- **Source**
.....

In article <2568@utcsri.UUCP> greg@utcsri.UUCP (Gregory Smith) writes:
>In article <17162@rochester.ARPA> crowl@rochester.UUCP (Lawrence Crowl) writes:
>>CHALLENGE:  Come up with a scheme for representing numbers, and a sorting
>>scheme in which numbers sort naturally.  Your scheme must deal with variable
>>length character strings and variable size numbers.  That is, you cannot
>>requires strings to be padded with nulls, or numbers to be padded with zeros.
>How about prepending the digit count to big-endian digit strings?
>so 32 and 126 become 232 and 3126, and a lexical comparison gives
>3126 > 232. Of course, leading zeroes in the significand cannot be used. ...
The problem with this scheme is that it assumes a constant size "length" field.
This is the best that I have yet seen though.
 
>>Note that many part numbering schemes have intermixed letters and digits.
>But what significance do letters have? do you want them to be ignored,
>or to be assigned a dictionary order with the numbers?
This is part of the problem!

>P.S. this rather obscure scenario hardly seems reason to state that
>little- and big-endians are both wrong.

Sort the following list of "words": 302, 3B2, -42, 132, 26, AD, ab, 74LS00

--The damn poster program wants more lines.
--It says "more included lines than new next".
--I've said all I want to say.
--You want more lines?
--Take this!
--Feed it to your line eater!
--Burp!
-- 

Lawrence Crowl             716-275-5766        University of Rochester
                                               Computer Science Department
...!{allegra,decvax,seismo}!rochester!crowl    Rochester, New York,  14627

friesen@psivax.UUCP (04/21/86)

In article <2590@utcsri.UUCP> greg@utcsri.UUCP (Gregory Smith) writes:
>
>I strongly disagree. If you have long *x, then (char)*x ( as opposed to
>*(char*)x ) is the low-order byte of the pointed-to long and is
>portable.

	What I was trying to say is that *both* should be portable and
equivalent. Actually it is when going the other way, from a pointer to
a small integer to a pointer to a large integer that you *have* to use
the *(long *)x form, otherwise you will not get the whole thing.

.....

- **Given instruction A**
Write out the byte-order thread from "friesen@psivax.UUCP (04/21/86)" up to and including "the whole thing.".
- **Given instruction B**
Extend the byte-order thread, picking up right after its last sentence.
The records that come after this text have no part in this.

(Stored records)
.....

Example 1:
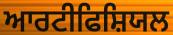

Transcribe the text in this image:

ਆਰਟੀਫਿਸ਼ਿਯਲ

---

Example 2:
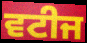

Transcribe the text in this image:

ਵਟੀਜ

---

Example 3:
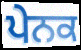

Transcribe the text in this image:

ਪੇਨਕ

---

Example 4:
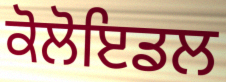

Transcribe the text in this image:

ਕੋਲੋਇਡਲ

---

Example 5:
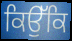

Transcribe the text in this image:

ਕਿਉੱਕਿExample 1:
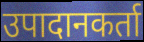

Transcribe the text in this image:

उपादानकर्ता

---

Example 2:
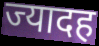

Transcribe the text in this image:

.....

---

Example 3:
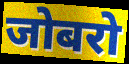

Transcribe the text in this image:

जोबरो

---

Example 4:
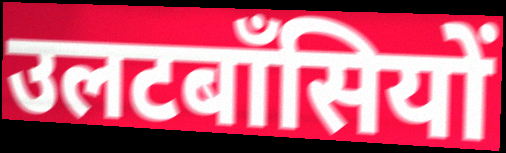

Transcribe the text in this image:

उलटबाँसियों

.....

- **Answer A**
friesen@psivax.UUCP (04/21/86)

In article <2590@utcsri.UUCP> greg@utcsri.UUCP (Gregory Smith) writes:
>
>I strongly disagree. If you have long *x, then (char)*x ( as opposed to
>*(char*)x ) is the low-order byte of the pointed-to long and is
>portable.

	What I was trying to say is that *both* should be portable and
equivalent. Actually it is when going the other way, from a pointer to
a small integer to a pointer to a large integer that you *have* to use
the *(long *)x form, otherwise you will not get the whole thing.

- **Answer B**
>Besides, your solution would get really weird on things like the PDP
>where lo bytes come first in words but lo words are second in longs (
>admittedly a silly setup ).

	What solution? I was only talking about the *semantics* of a
cast. I was saying that pointer conversions should result in pointers
to rational objects, not wierd things like the the high order fragment
of a larger entity. This is a statement about desired behavior *not*
implementation.
>
>Pointer conversions between 'pointer-to-x' and 'pointer-to-y' should be
>no-ops whenever possible, since things like (struct foo *)malloc(...)
>are done so often. If the above scheme were to be used, then promoting,
>say, the (char *) from malloc to a (long *) would require masking off
>the lower 2 ( or whatever ) bits of the address.

	I agree, pointer conversions *should* be no-ops. The article I
was responding to had stated that big-endian pointers and little-endian
pointer conversions could *both* be no-ops and I was asking HOW?. As
far as I can see, in order to get rational, intuitive *semantics* on a
big-endian machine ponter conversions *cannot* be no-ops. That is all
I was saying. So again, on a big-endian machine, how do you get the
desired *semantics* and still leave pointer conversions as no-ops?
>
>The following portably strips a long into bytes:
>
>int i;
>unsigned char bytes[ sizeof( long )];		/* lo-byte first */
>long input;
>	for(i=0;i<sizeof(long); ++i)
>		bytes[i] = input >> (i<<3)
>
	And I am saying that the following *should* be portable, and
that any implementation that it doesn't work on is brain-damaged.

	register int i;
	unsigned char bytes[ sizeof( long )];		/* lo-byte first */
	long input;
	register char *cvptr;

	for(cvptr = (char *)&input, i = 0; i < sizeof(long); i++)
		bytes[i] = cvptr[i];

-- 

				Sarima (Stanley Friesen)

UUCP: {ttidca|ihnp4|sdcrdcf|quad1|nrcvax|bellcore|logico}!psivax!friesen
ARPA: ttidca!psivax!friesen@rand-unix.arpa

franka@mmintl.UUCP (Frank Adams) (04/22/86)

In article <17312@rochester.ARPA> crowl@rochester.UUCP (Lawrence Crowl) writes:
>>I wrote:
>>>CHALLENGE:  Come up with a scheme for representing numbers, and a sorting
>>>scheme in which numbers sort naturally.  Your scheme must deal with variable
>>>length character strings and variable size numbers.  That is, you cannot
>>>require strings to be padded with nulls, or numbers to be padded with zeros.
>
>Arch D. Robison wrote:
>>...       -4 = AAAAZ   -3 = AAAZ   -2 = AAZ   -1 = AZ 
>>  0 = M    1 = Z        2 = ZZ      3 = ZZZ    4 = ZZZZ ...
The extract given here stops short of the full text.